» **To do**: What appears from the first line of the data below through the line containing "nose: (765, 584)", both included, should be copied exactly, and nothing else.

(Records from a dataset)
====

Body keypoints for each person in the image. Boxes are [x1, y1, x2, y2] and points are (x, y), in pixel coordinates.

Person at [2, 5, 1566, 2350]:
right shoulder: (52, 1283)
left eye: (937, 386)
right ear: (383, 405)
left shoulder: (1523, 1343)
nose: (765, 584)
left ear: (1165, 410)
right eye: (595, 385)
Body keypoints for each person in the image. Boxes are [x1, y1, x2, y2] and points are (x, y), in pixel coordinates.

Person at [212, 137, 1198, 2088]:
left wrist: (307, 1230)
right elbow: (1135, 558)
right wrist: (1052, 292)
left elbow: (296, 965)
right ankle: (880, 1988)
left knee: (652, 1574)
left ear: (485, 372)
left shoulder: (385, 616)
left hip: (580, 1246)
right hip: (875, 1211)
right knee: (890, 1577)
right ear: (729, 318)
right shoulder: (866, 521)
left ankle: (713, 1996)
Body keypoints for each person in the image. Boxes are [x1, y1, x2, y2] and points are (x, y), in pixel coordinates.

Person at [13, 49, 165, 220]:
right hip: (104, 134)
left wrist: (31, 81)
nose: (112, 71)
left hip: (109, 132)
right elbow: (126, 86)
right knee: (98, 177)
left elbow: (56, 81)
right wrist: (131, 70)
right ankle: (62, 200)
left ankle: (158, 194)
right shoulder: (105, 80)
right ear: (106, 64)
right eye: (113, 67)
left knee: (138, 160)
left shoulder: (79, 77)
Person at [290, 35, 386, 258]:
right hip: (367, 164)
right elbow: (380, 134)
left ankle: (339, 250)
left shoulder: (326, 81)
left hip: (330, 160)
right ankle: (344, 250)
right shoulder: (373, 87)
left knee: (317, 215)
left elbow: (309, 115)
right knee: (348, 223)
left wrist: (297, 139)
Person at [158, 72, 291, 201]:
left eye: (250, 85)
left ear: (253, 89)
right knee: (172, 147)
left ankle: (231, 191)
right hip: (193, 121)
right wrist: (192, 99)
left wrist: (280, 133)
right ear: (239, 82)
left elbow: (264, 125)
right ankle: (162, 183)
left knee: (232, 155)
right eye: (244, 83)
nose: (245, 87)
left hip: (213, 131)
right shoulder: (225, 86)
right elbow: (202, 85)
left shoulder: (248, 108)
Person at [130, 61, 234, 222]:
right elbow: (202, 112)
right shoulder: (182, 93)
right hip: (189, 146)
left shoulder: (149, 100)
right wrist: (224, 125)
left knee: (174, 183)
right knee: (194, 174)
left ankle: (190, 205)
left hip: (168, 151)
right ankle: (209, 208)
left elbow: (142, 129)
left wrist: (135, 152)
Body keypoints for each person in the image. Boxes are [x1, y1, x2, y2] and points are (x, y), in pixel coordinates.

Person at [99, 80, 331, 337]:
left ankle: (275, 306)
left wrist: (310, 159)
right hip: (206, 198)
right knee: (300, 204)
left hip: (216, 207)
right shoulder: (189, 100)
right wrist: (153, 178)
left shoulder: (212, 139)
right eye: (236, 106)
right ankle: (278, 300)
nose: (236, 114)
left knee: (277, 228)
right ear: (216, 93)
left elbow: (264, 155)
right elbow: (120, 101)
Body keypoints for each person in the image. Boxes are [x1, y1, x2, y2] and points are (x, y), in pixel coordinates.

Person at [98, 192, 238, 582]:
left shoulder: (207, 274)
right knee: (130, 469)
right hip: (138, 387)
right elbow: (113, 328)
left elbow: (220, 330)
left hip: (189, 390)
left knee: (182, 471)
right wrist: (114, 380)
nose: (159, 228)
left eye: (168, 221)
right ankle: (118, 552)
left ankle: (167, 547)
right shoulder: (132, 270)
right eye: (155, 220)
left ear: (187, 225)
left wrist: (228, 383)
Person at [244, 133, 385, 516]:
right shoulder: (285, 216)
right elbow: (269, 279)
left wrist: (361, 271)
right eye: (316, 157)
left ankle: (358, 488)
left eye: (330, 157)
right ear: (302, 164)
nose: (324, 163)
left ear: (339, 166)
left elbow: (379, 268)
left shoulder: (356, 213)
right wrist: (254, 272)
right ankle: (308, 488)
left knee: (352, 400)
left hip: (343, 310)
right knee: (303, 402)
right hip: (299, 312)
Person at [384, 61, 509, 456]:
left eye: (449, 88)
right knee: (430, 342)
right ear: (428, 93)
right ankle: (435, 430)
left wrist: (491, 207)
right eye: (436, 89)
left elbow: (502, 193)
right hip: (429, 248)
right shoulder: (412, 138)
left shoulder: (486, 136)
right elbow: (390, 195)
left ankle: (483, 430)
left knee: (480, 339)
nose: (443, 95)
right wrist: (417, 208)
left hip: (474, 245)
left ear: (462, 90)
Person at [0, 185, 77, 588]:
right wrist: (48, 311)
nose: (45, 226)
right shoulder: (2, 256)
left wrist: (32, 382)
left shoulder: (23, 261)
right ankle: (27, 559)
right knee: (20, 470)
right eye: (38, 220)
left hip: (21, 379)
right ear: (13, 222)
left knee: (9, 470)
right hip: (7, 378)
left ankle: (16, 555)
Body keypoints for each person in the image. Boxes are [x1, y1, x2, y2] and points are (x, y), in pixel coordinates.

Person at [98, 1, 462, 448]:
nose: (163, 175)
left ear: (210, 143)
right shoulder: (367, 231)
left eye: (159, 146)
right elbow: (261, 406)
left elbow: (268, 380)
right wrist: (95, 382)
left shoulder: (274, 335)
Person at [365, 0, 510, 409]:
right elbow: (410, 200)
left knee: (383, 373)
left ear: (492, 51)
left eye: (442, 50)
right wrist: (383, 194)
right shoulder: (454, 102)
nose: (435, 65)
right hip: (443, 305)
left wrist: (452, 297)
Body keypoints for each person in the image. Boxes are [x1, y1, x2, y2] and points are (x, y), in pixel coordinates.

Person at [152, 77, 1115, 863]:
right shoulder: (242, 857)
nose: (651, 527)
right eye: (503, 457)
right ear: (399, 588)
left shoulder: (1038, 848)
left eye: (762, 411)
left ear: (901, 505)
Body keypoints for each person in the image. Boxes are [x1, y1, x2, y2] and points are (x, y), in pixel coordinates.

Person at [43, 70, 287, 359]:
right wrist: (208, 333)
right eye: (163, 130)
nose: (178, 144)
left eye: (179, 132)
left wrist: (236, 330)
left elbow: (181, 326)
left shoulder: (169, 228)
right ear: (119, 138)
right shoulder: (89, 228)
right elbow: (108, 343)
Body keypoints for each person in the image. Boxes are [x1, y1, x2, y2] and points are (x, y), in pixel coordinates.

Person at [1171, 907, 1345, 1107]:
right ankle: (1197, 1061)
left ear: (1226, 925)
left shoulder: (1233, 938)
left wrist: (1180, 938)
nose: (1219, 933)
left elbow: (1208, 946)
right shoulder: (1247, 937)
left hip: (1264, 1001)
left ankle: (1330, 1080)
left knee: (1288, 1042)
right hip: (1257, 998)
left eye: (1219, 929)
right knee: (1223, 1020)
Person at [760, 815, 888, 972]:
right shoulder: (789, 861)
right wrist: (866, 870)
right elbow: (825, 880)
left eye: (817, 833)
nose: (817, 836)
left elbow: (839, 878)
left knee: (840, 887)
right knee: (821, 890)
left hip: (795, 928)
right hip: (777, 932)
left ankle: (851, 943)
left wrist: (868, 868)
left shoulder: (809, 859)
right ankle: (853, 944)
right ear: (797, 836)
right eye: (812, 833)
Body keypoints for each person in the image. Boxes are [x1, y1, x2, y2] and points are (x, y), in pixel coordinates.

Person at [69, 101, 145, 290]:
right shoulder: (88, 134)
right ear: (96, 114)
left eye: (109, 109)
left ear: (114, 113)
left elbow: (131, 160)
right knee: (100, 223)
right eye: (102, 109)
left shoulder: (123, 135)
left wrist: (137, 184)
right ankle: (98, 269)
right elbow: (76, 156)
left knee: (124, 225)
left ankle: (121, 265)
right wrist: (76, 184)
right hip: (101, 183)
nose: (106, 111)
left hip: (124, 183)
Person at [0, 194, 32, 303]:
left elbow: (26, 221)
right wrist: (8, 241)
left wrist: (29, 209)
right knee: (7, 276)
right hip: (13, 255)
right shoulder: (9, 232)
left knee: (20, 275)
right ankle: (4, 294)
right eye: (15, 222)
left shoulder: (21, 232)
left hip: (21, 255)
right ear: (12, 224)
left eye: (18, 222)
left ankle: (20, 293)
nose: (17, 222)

====

» **Solution for this exercise**:
Body keypoints for each person in the image. Boxes are [x1, y1, x2, y2] and points are (x, y), in pixel coordinates.

Person at [2, 5, 1566, 2350]:
right shoulder: (52, 1283)
left eye: (937, 386)
right ear: (383, 405)
left shoulder: (1523, 1343)
nose: (765, 584)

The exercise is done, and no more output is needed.